Claude Lanzmann’s 1985 magnum opus, Shoah, has cast a long, lingering shadow over both the career of its creator and the discipline of documentary filmmaking in its entirety. In the 30 years since Shoah’s release, Lanzmann has continued to devote himself almost solely to the excavation of not only the histories of the Holocaust, but to the mountains of footage he himself shot over the 10-plus years of the film’s development. It’s clear that the impetus behind Shoah, along with the now four subsequent films he has created from the same reserve of original material, is less a one-off project than an ongoing ideological and artistic concern.
Such a continuum is appropriate considering Lanzmann’s dedication to the restoration and reanimation of past events for the present day. And in that sense, The Last of the Unjust is another monumental unveiling of a shrouded episode in world history, as well as a crucial reconciliation of the tenets of memory and morality though the most catastrophic prism imaginable. Structured around a handful of interviews conducted in 1975 with Rabbi Benjamin Murmelstein, the final president of the Jewish Council at Theresienstadt and the sole surviving “Jewish Elder,” a succession of Nazi-anointed administrators who helped govern various concentration camps during the war years, the film is told largely through the written and verbal recollections of its eponymous subject, presenting this most controversial of positions as a burden of contradictions pitted at the very crux of betrayal and benevolence.

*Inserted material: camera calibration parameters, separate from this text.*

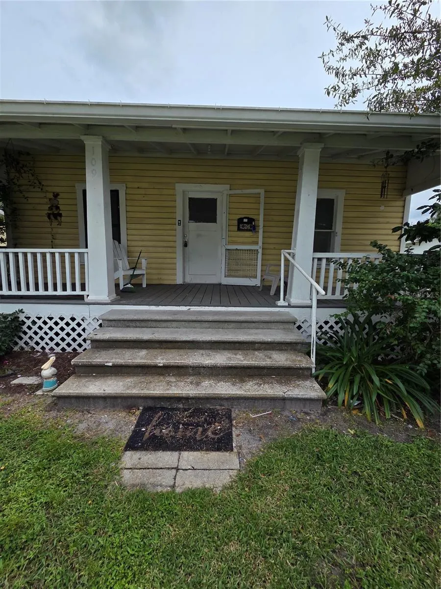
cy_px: 294
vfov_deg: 106.2
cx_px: 220
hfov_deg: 89.9
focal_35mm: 13
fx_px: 221
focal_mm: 2.2
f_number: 2.2
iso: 50
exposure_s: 1/2032
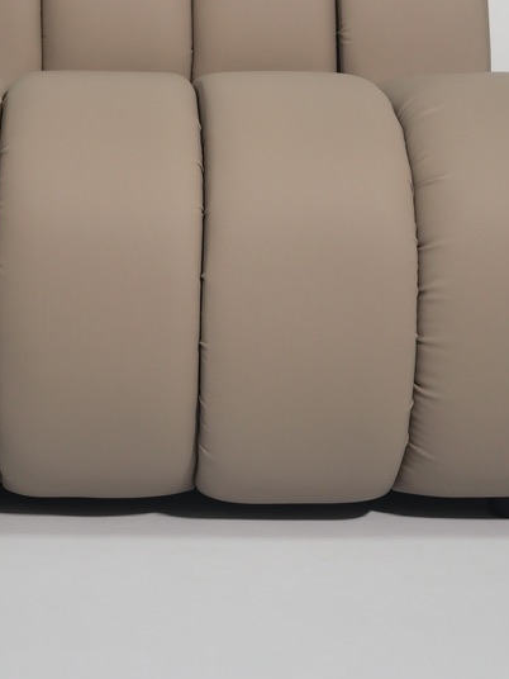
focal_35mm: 84
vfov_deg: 22.9
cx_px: 191
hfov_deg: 17.5
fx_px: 1647
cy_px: 109
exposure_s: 1/60
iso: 320
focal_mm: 22
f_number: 4.8
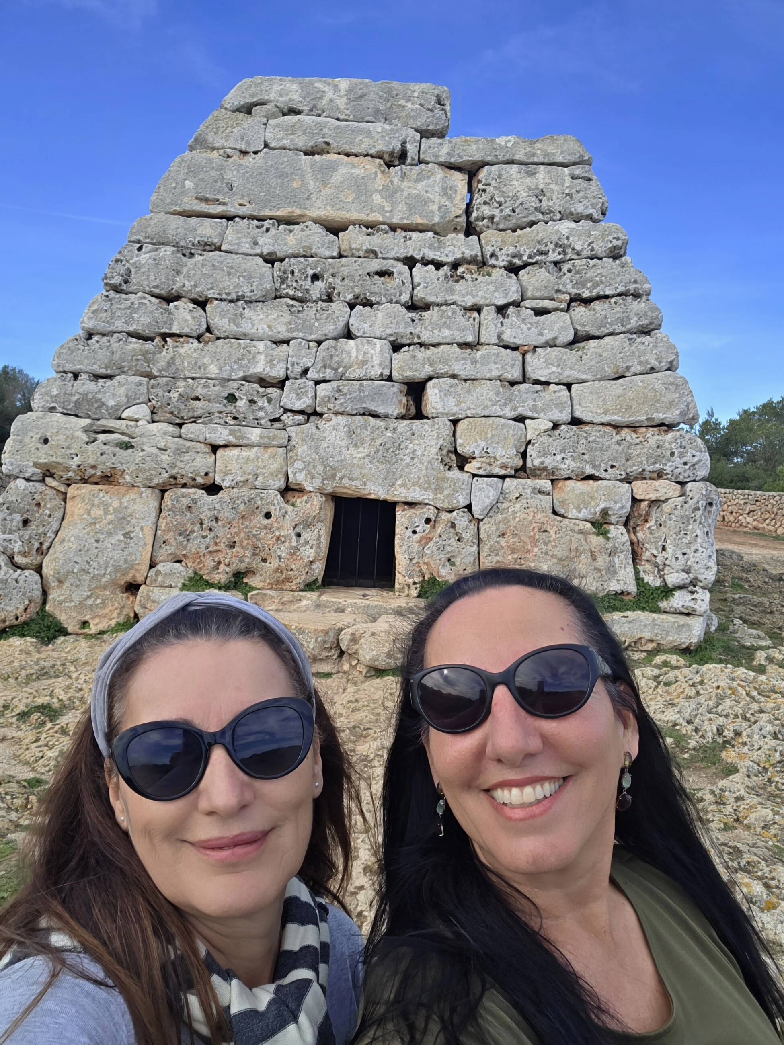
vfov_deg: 69.4
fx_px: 755
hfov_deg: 54.9
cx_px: 392
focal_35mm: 25
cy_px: 522
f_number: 2.2
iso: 25
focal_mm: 3.3
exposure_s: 1/476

Again using no archival footage, Lanzmann manages to seamlessly situate the film within multiple time periods, contrasting and commenting upon his conversations with Murmelstein and their discussion of his role in the embellishments of this “model ghetto,” with present day visits to Theresienstadt where the director reads aloud from the rabbi’s 1961 book, ‘Terezin, il Ghetto Modello di Eichmann.’ For Lanzmann, the past is not a closed conversation, but instead an ongoing dialogue, attaining new resonance with the accumulation of time and the addition of new perspectives.

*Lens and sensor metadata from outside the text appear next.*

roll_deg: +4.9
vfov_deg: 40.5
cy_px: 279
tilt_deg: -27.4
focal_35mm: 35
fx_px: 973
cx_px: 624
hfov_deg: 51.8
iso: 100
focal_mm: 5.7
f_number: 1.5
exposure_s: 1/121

For his part, Murmelstein is a dazzlingly sharp and involving storyteller, weaving first-hand details of working under the domineering hand of Adolf Eichmann with, at times, disconcerting defences for his own actions (“Perhaps I thirsted for adventure”). Much of the interview is given over to semantic debate (the categorical classifications of Jews, “East” as a pretence for Auschwitz, the marked distinction between martyrs and saints), but Lanzmann just as sagely allows his images to accrue an existential gravitas, formulating at once an inquiry into the capacity of our moral constitution and an aesthetic hypothesis for the dimensions of memory itself. As such, Lanzmann’s cinema remains less document than testament, one of immense power and integrity – a legacy of legacies.